Molto spesso può succedere che marito e moglie abbiano una residenza anagrafica diversa.Ciò accade perché per esigenze lavorative sono costrette a vivere appunto in città e in case diverse. Sebbene il codice civile impone l’obbligo della coabitazione che valorizza l’unità familiare intesa come progetto comune di vita, occorre tenere ben distinta l’ipotesi della violazione dell’obbligo di coabitazione dal fatto di avere residenze diverse.

L’esistenza di una residenza diversa, infatti, non può mai comportare costituire causa di addebito della separazione che può presupporre invece la violazione di tale obbligo di coabitazione, dato che non implica l’assenza di unità familiare.

I coniugi quindi ben possono avere residenze diverse in abitazioni diverse qualora appunto sussista un valido motivo lavorativo.

Ne consegue che se uno di essi chiede all’anagrafe di spostare la propria residenza, l’ufficiale preposto registrerà il coniuge richiedente la residenza diversa, senza poter opporre alcun rifiuto. Ma quali sono gli effetti sulle Tasse? A tale domanda ha risposto la Corte di Cassazione con una recente sentenza, la numero n. 13334/2016 che ha statuito che la residenza della famiglia assume notevole rilievo a fini fiscali

Residenze diverse: ecco quali sono gli effetti sulle tasse

La Corte di cassazione ha appurato che una prima questione attiene a quale immobile si deve considerare "abitazione principale" per usufruire delle agevolazioni Imu e Tasi accordate sulla prima casa, oltre che dell'Iva al 4% oppure dell'imposta di registro al 2%.

La legge stabilisce che si considera "abitazione principale" il luogo dove i coniugi hanno la residenza anagrafica e la dimora abituale. Nello specifico il bonus prima casa in particolare si può ottenere nel comune

  • dove si ha già la residenza oppure in quello in cui viene fissata la propria residenza entro 18 mesi dalla data del rogito d’acquisto;
  • o nel Comune in cui l’acquirente svolge la propria attività di lavoro o in cui ha sede il datore di lavoro dell’acquirente;

Secondo la Cassazione quando i coniugi possiedono 2 residenze nello stesso comune, si considerata abitazione principale solo uno dei due immobili, mentre sull’altro andranno pagate regolarmente Imu e Tasi.

Occorre però che in tale comune la famiglia abbia la sua residenza e che si tratti di un acquisto ricadente sotto il regime di comunione legale dei beni.

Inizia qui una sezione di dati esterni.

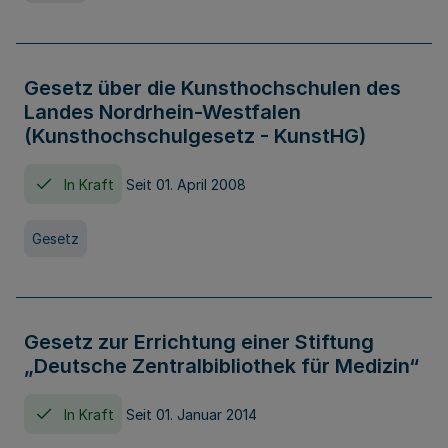
Gesetz über die Kunsthochschulen des
Landes Nordrhein-Westfalen
(Kunsthochschulgesetz - KunstHG)
In Kraft
Seit 01. April 2008
Gesetz
Gesetz zur Errichtung einer Stiftung
„Deutsche Zentralbibliothek für Medizin“
In Kraft
Seit 01. Januar 2014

Se invece i coniugi hanno 2 residenze in comuni diversi, entrambe le case possono essere riconosciute come abitazioni principali: non c’è rischio di elusione della legge, poiché si presume che uno dei coniugi si è dovuto trasferito in un’altra città per motivi lavorativi.

Nel caso in cui l’immobile sia stato acquistato da una coppia di coniugi in comunione dei beni, quindi anche il coniuge che non ha la residenza nel comune ove è ubicato l’immobile oggetto di acquisto agevolato può usufruire del bonus prima casa. Gli Ermellini sono arrivati a tale conclusione ricorrendo al concetto di “residenza della famiglia” in quanto soggetto autonomo rispetto ai coniugi essendo irrilevante che uno dei coniugi abbia altrove la propria residenza.